Netanyahu Visit Shouldn’t Be Turned Into ‘Political Football,’ Says John Kerry

Netanyahu and Kerry

Israeli Prime Minister Benjamin Netanyahu is coming to Washington D.C. whether the Obama White House likes it or not, and as Netanyahu’s visit nears, so too have tensions risen between the White House and John Boehner-led Republicans.

But John Kerry sought to downplay the ratcheted up politics being driven by Netanyahu’s pending speech to Congress, telling ABC’s This Week that the White House’s displeasure with Netanyahu’s invitation to speak before Congress stems from their not being included in the decision and that the visit inherently brings a lot of politics with it, reports ABC News.

“It was odd, if not unique, that we learned of it (Netanyahu’s visit) from the speaker of the House and that an administration was not included in this process,” said Kerry. “But the administration is not seeking to politicize this.”

John Kerry also emphasized in the interview that the Obama White House relationship with Netanyahu is fully functioning, and while Netanyahu is welcome to speak, the White House feels the timing is wrong and inappropriate.

“The prime minister of Israel is welcome to speak in the United States, obviously.

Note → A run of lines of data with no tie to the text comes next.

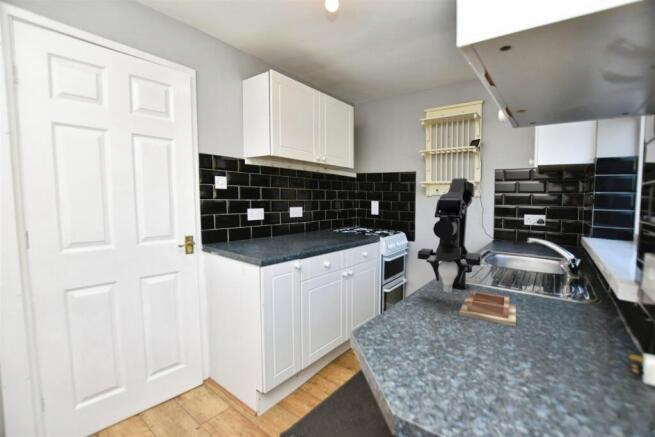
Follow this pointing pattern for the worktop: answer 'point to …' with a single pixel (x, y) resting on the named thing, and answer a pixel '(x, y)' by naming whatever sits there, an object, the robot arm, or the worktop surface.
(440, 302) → the worktop surface
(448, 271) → the lightbulb
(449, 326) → the worktop surface
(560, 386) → the worktop surface
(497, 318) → the holder
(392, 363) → the worktop surface
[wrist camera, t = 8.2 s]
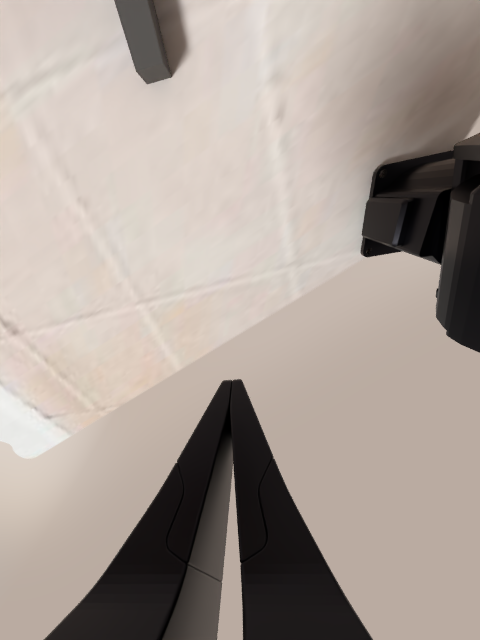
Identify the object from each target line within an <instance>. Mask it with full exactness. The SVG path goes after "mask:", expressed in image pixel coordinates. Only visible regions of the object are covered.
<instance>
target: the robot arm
mask: <svg viewBox="0 0 480 640" xmlns="http://www.w3.org/2000/svg"><path fill="white" fill-rule="evenodd" d="M382 170H383V171H384V174H383V176H382V177H381V178H380V176H379V174H380V172H381V171H382ZM362 236H363V240H362V246H361V254H362V255H363V256H365V257H371V256H377V255H383V254H389V253H395V252H401V251H404V252H407V253H409V254H412V255H415V256H418V257H421V258H423V259H427V260H429V261H432V262H435V263H438V264H440V265H441V273H440V280H439V288H438V289H437V291H436V298H437V304H436V318H437V319H438V320H439V322H440V323H441V325H442V326H443V327H444V328H445V329H446V330H447V332H446V335H447V336H448V337H450V338H451V339H453V340H455V341H456V342H458V343H459V344H461V345H463V346H466V347H468V348H470V349H473V350H475V351H477V352H480V133H479V134H476V135H474V136H472V137H470V138H468V139H466V140H464V141H461V142H459V143H457V144H455V145H454V150H453V151H448V152H443V153H439V154H434V155H429V156H425V157H420V158H415V159H411V160H406V161H401V162H396V163H392V164H387V165H382V166H380V167H378V168H377V169H376V170H375V171H374V173H373V177H372V184H371V190H370V196H369V200H368V201H367V203H366V210H365V216H364V223H363V229H362ZM369 248H370V250H369V252H368V253H366V251H367V250H368V249H369ZM233 464H234V478H235V493H236V508H237V523H238V536H239V551H240V562H241V582H242V602H243V603H242V605H243V640H373V639H372V638H371V636H370V634H369V633H368V631H367V630H366V628H365V627H364V625H363V623H362V622H361V620H360V619H359V617H358V616H357V614H356V612H355V611H354V609H353V607H352V606H351V604H350V603H349V601H348V599H347V598H346V596H345V594H344V593H343V591H342V589H341V587H340V586H339V584H338V582H337V581H336V579H335V577H334V575H333V573H332V572H331V570H330V568H329V566H328V565H327V563H326V561H325V559H324V557H323V555H322V553H321V551H320V550H319V548H318V546H317V544H316V542H315V540H314V539H313V537H312V535H311V533H310V531H309V529H308V527H307V526H306V524H305V522H304V520H303V518H302V516H301V514H300V512H299V511H298V509H297V507H296V505H295V503H294V501H293V499H292V497H291V495H290V493H289V492H288V489H287V487H286V485H285V482H284V480H283V478H282V476H281V473H280V471H279V469H278V466H277V464H276V461H275V459H273V454H272V452H271V450H270V447H269V445H268V442H267V440H266V438H265V435H264V433H263V430H262V428H261V425H260V423H259V421H258V418H257V416H256V413H255V411H254V408H253V406H252V404H251V401H250V399H249V396H248V394H247V392H246V389H245V387H244V384H243V382H242V380H241V379H237V380H233V381H232V380H224V381H222V383H221V385H220V386H219V388H218V390H217V392H216V393H215V395H214V397H213V399H212V400H211V402H210V404H209V406H208V407H207V410H206V411H205V413H204V415H203V416H202V418H201V420H200V421H199V423H198V425H197V427H196V429H195V430H194V432H193V434H192V436H191V437H190V439H189V441H188V443H187V444H186V446H185V448H184V450H183V451H182V453H181V455H180V457H179V458H178V460H177V463H176V464H175V465H174V467H173V469H172V470H171V472H170V474H169V476H168V478H167V479H166V481H165V483H164V484H163V486H162V487H161V489H160V491H159V492H158V494H157V496H156V497H155V499H154V500H153V502H152V503H151V505H150V506H149V508H148V509H147V511H146V512H145V514H144V515H143V517H142V518H141V520H140V521H139V523H138V524H137V526H136V527H135V528H134V530H133V531H132V533H131V534H130V536H129V537H128V539H127V540H126V542H125V543H124V544H123V546H122V548H121V549H120V550H119V552H118V553H117V555H116V556H115V558H114V559H113V561H112V562H111V564H110V565H109V566H108V568H107V569H106V571H105V572H104V573H103V575H102V576H101V577H100V579H99V580H98V581H97V583H96V584H95V585H94V587H93V588H92V589H91V590H90V591H89V593H88V594H87V595H86V596H85V597H84V598H83V599H82V601H81V602H80V603H79V604H78V605H77V606H76V607H75V608H74V609H73V610H72V611H71V612H70V613H69V614H68V615H67V616H66V617H65V618H64V619H63V621H62V622H61V623H60V624H59V625H58V626H57V627H56V628H55V629H54V630H53V631H52V632H51V633H50V634H49V635H48V636H47V637H46V638H45V639H44V640H217V633H218V632H217V631H218V621H219V610H220V599H221V588H222V578H223V567H224V556H225V545H226V533H227V523H228V511H229V501H230V489H231V479H232V467H233Z"/></svg>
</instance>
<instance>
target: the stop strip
mask: <svg viewBox="0 0 480 640" xmlns="http://www.w3.org/2000/svg"><path fill="white" fill-rule="evenodd" d="M114 1H115V4H116V7H117V11H118V14H119V17H120V20H121V24H122V27H123V30H124V33H125V37H126V40H127V43H128V47H129V50H130V53H131V56H132V60H133V63H134V66H135V69H136V72H137V73H138V74H139V75H140V76H141V78H142V79H143V80H144V81H145V82H146V83H147V84H150V83H153V82H157V81H160V80H164V79H167V78H171V73H170V69H169V65H168V61H167V57H166V52H165V48H164V44H163V40H162V36H161V32H160V28H159V24H158V20H157V16H156V12H155V7H154V3H153V0H114Z"/></svg>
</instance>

I talk to the prime minister regularly, including yesterday… (But) we don’t want to see this turned into some great political football.”

The brouhaha between the Obama White House and the Boehner-led Republicans regarding Netanyahu’s visit began when the Obama administration learned that the Republicans were inviting Netanyahu regardless of their feelings on the matter. The elephant in the room is U.S. negotiations with Iran regarding nuclear weapons, Netanyahu and Obama holding differing views, and the upcoming March 17 Israeli elections, which may keep Netanyahu and his views in office.

Despite the Obama White House being openly angered by his visit, and opposing his views on Iran, Netanyahu was reportedly “brimming with confidence” as he took off from Israel for the U.S. on Sunday, telling reporters, in Hebrew, that the trip was a “crucial and even historical mission.”

“I feel I am representing all the citizens of Israel, even those who do not agree with me. I feel a deep and sincere concern for the safety of all the citizens of Israel and the fate of the state and the fate of our people. I will do everything in my power to secure our future.”

Meanwhile, Dianne Feinstein, a Democratic senator from California, was having none of Netanyahu’s enthusiasm on Sunday, discounting the Israeli Prime Minister’s feelings about Israeli citizens, Iran and its nuclear future on CNN’s State of the Union, reports the Washington Post.

“He doesn’t speak for me on this. I think it’s a rather arrogant statement. I think the Jewish community is like any other community. There are different points of view. I think that arrogance does not befit Israel, candidly.”

And as Netanyahu arrives in the U.S., John Kerry is heading to Switzerland in an attempt to button up an Obama White House-based nuclear deal with Iran.